The birth of a conspiracy theory
So how did this rather mundane strategy become a flashpoint for a spiraling weather conspiracy theory?
For years, certain players within the fossil fuel industry have tried to stir up anger about climate action by renaming it “climate tyranny,” said Jennie King, director of climate research and policy at the Institute for Strategic Dialogue, a think tank. experts focused on disinformation and extremism.
However, prior to 2020, they struggled to get traction, he told CNN.
That changed with the pandemic.
A series of articles in the media arguing that we should rebuild a post-Covid world that could sustain drops in planet-warming pollution was seized upon to push a narrative that governments wanted to limit freedoms in the name of climate action. .
The World Economic Forum’s “Great Reset” initiative, heralded as an effort to address inequality and the post-pandemic climate crisis, fanned the flames.

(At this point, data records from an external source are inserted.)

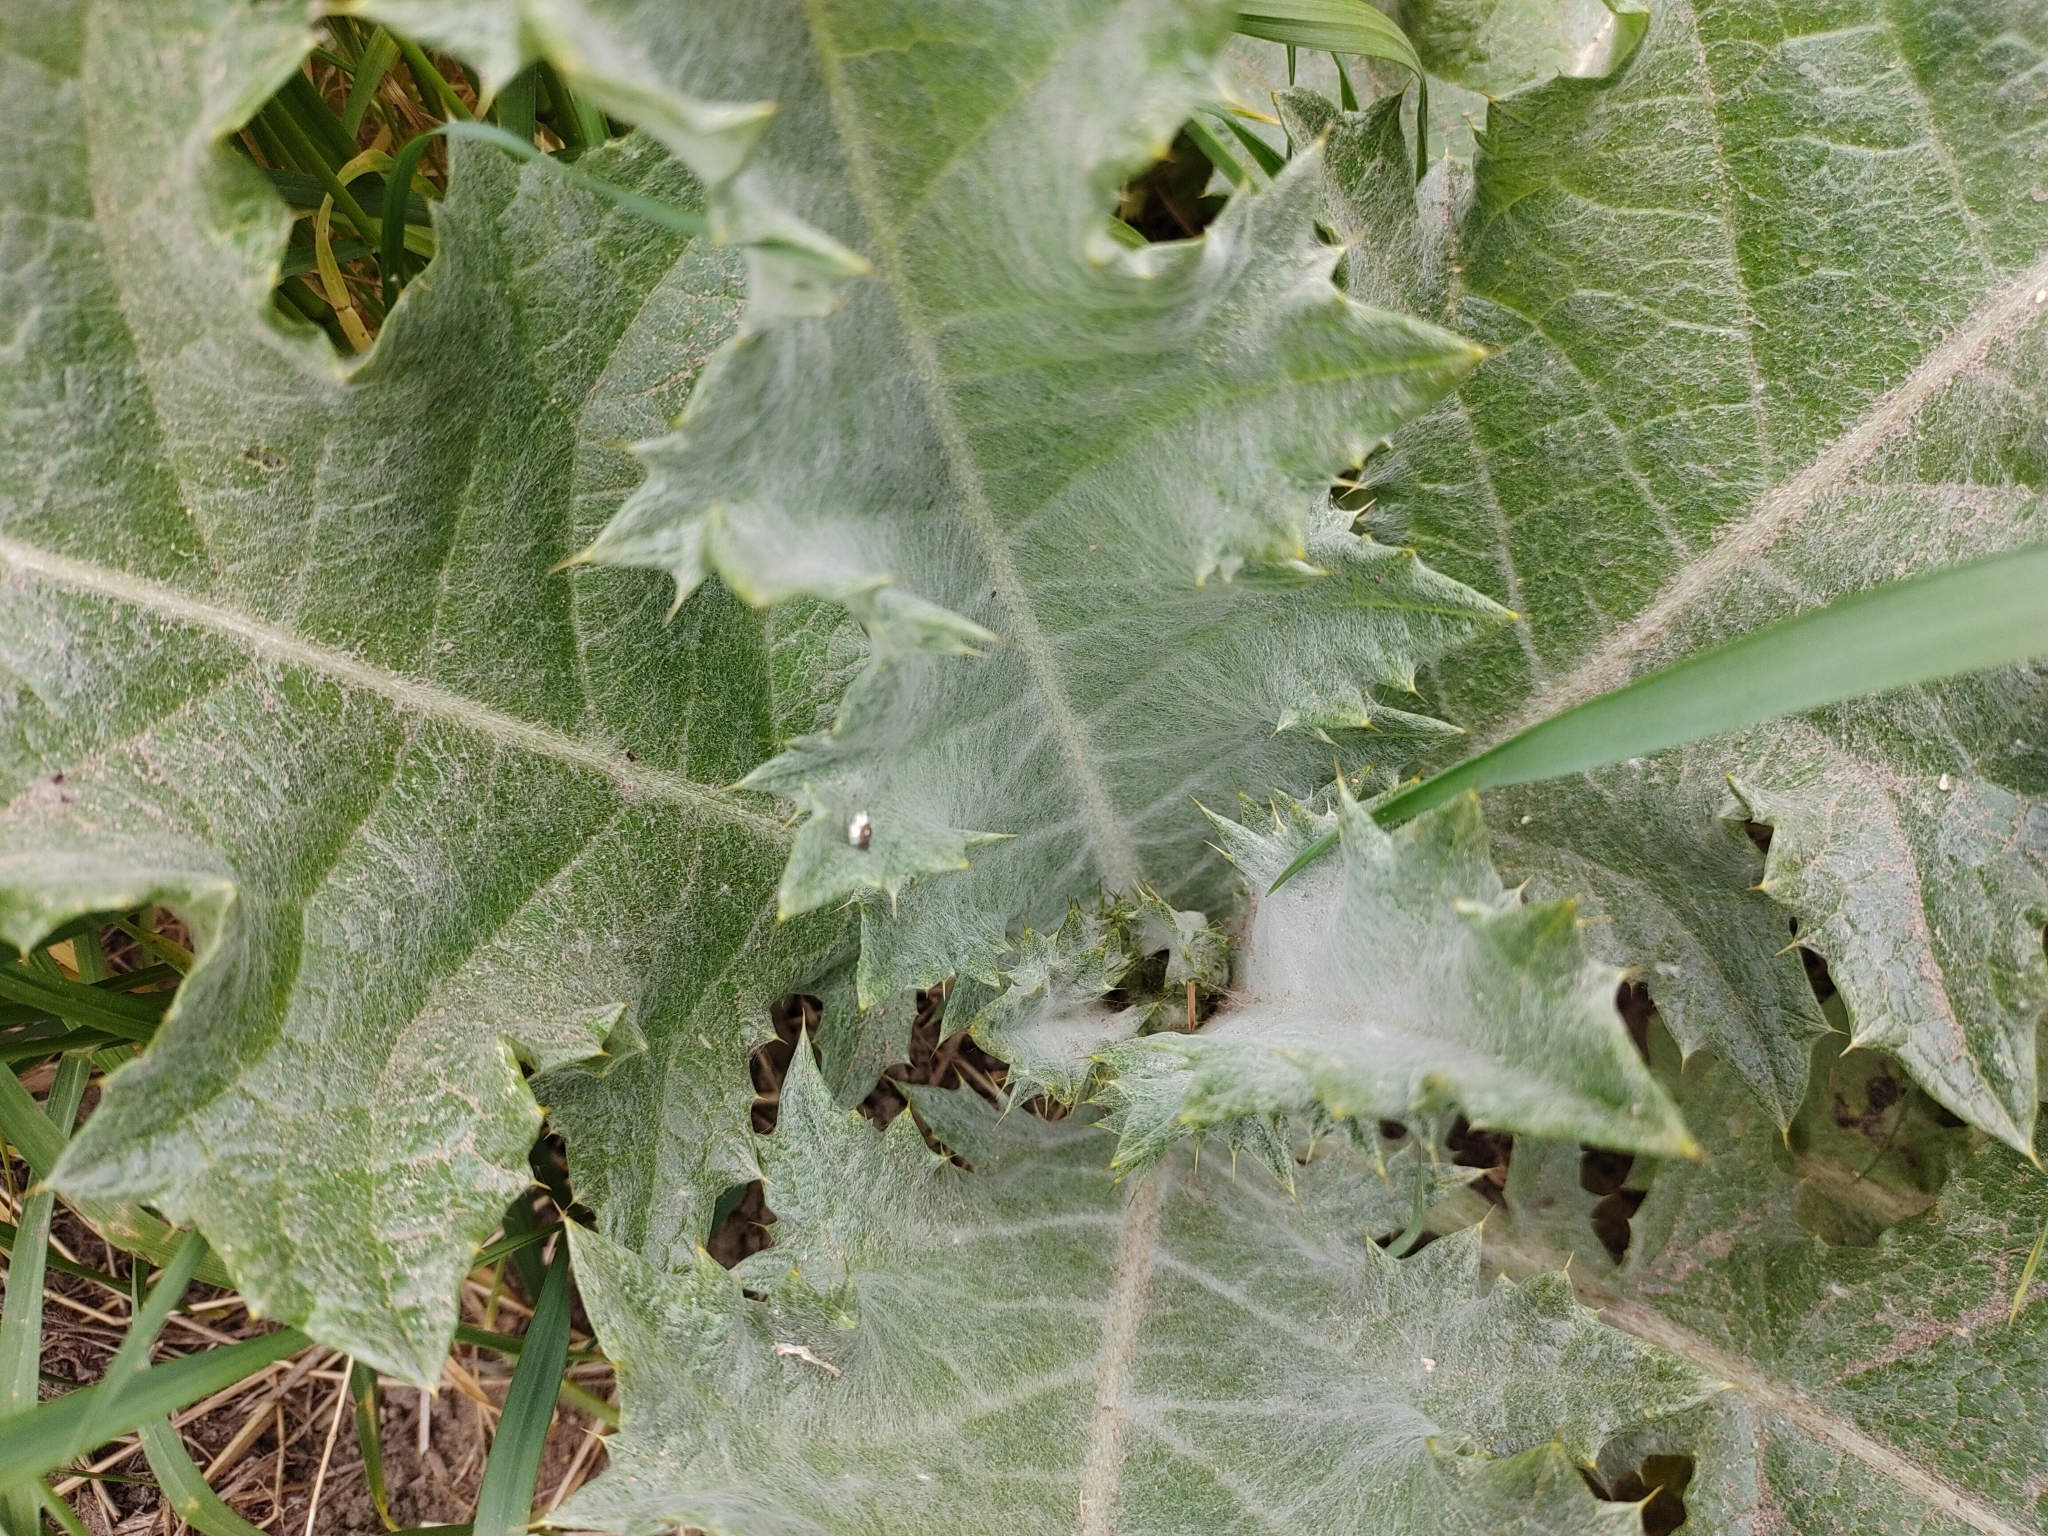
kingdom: Plantae
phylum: Tracheophyta
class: Magnoliopsida
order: Asterales
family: Asteraceae
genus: Onopordum
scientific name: Onopordum acanthium
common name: Scotch thistle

The term “climate lockdown” began making the rounds, pushed by right-wing think tanks and climate-skeptical media figures. From there, it leaked to more extreme conspiracy communities, King said, including QAnon-affiliated groups and anti-vaccine groups.
Fox News took it over, along with high-profile climate deniers.
Common people were also swept away. The pandemic left millions with genuine trauma and real concerns about government overreach, King said. “And that has been put together by a vast ecosystem of disruptive actors.”
Misinformation is opportunistic
The idea of 15-minute cities fits perfectly into the “lockdown climate” conspiracy theory, in part because it’s easy to go around in circles like that.
“The conspiracy theorists are right that you can’t make a real city out of autonomous enclaves; those would just be towns,” Carlo Ratti, an architect, engineer and professor at the Massachusetts Institute of Technology, where he runs the MIT Senseable City Lab, told CNN.
But you misunderstand the idea, he said. “It gives people the freedom to live locally, but it doesn’t force them to.”
However, “misinformation is opportunistic,” especially when it comes to the weather, King said. Anything can become a lightning rod for fabricated controversy, and when an issue starts to get attention, a whole host of different players “floods into the space,” she added.
In December, Canadian clinical psychologist and climate skeptic Jordan Peterson published a Tweet attacking 15-minute cities: “The idea that neighborhoods should be walkable is lovely. The idea that idiotic and tyrannical bureaucrats can dictate by decree where it is ‘allowed’ to drive is perhaps the worst imaginable perversion of that idea.”
In early February, British politician Nick Fletcher raised the conspiracy in Parliamentcalled 15-minute cities an “international socialist concept” and stated that it “will cost us our personal freedom”.
And last weekend, internet theories turned into real life protests, when thousands of peopleMany from outside the area took to the streets of Oxford to protest traffic filtering and the city’s 15-minute proposals.

A woman holds a banner at a protest against 15 minute cities in Oxford, England, on February 18, 2023. (Credit: Martin Pope/Getty Images)
Of course, there are many criticisms of 15-minute cities, including their potential to fracture cities, thus increasing existing inequalities between the richest and poorest areas.
And Enright, in Oxfordshire, acknowledged that local people have legitimate concerns about the plan to filter traffic. They will continue to consult, she said.
But this successful twist on a grand conspiracy theory, by confusing the intentions of 15-minute cities, has troubling long-term implications for climate action, King noted.
Governments, both local and national, can find it very difficult to implement any policy that even touches the climate crisis, he warned. “They are the most vulnerable right now to this huge wave of hostility and public mobilization.”